## SECÇÃO DO DOCUMENTO
26 outubro 2013

Os pobres de Paulo Portas




"Paulo Portas diz que os mais pobres não se manifestaram no protesto convocado este sábado pela CGTP e que juntou milhares de pessoas.” (dos jornais, 20 de outubro de 2013)

O livro de Ryiszard Kapuscinski “Mais um Dia de Vida: Angola 1975” é interessante a vários níveis, entre os quais retenho dois: por nos trazer um período fundamental da história fundacional do actual estado angolano e pelo retrato inesquecível de Luanda durante o êxodo dos Portugueses. Uma cidade composta por muitas cidades: a cidade de madeira que cresce nas ruas e se desloca para o porto, composta por uma multidão de caixotes que se amontoa e onde tudo se acumula; a cidade de pedra, vazia, espectral, que é a que resta quando a Luanda colonial se esvazia nos barcos para encerrar o ciclo marítimo dos lusíadas; a cidade efémera e vergonhosa que os brancos em debandada ergueram nas vizinhanças do aeroporto. A descrição de Kapuscinski é fantástica, sonâmbula. O autor, um polaco surpreendente, foi um dos poucos jornalistas estrangeiros que continuou em Luanda e a partir daí se deslocou para as frentes de combate. Podemos imaginá-lo, um homem grande da Europa central, indiferente ao perigo e ao cheiro miasmático da morte, numa aposta sem sentido consigo mesmo, cada vez mais solitário na grande cidade.

## DADOS EM BRUTO
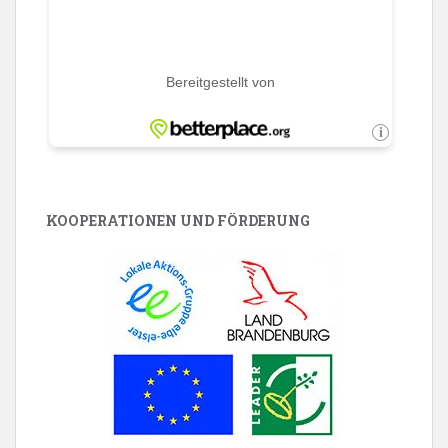
KOOPERATIONEN UND FÖRDERUNG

## PARTES DO EXERCÍCIO
[A] Como se traduz para inglês a frase "A descrição de Kapuscinski é fantástica, sonâmbula.", do texto sobre Kapuscinski?
[B] Pode dar seguimento ao texto sobre Kapuscinski, a começar logo a seguir à última frase?

## RESPOSTAS DADAS
[A] Kapuscinski's description is fantastic, somnambulant.

[B]
Há um momento em que ruma a Benguela, cruza barreiras atravessadas nas estradas e encontra a cidade dos brancos. “Zonas residenciais vazias, um luxo indescritível, um excesso estonteante de espaço para chegar, cem metros depois, ao deserto onde crescem os povoados africanos, adobe e bosta, contraplacado e chapa, sobrelotados.” Apesar do chocante contraste, os negros não ocuparam as casas abandonadas e sem guarda. O jornalista interroga-se sobre os motivos desta atitude e adianta a sua explicação: tal ideia não lhes passou pela cabeça. Os muito pobres, diz ele, “não procuraram retirar proveito pessoal, material, da nova situação de forças criada pela descolonização, porque para eles era inconcebível outra forma de vida diferente, aceitando o seu casebre e a sua tijela de mandioca como o único mundo que alguma vez hão-de conhecer ou almejar.”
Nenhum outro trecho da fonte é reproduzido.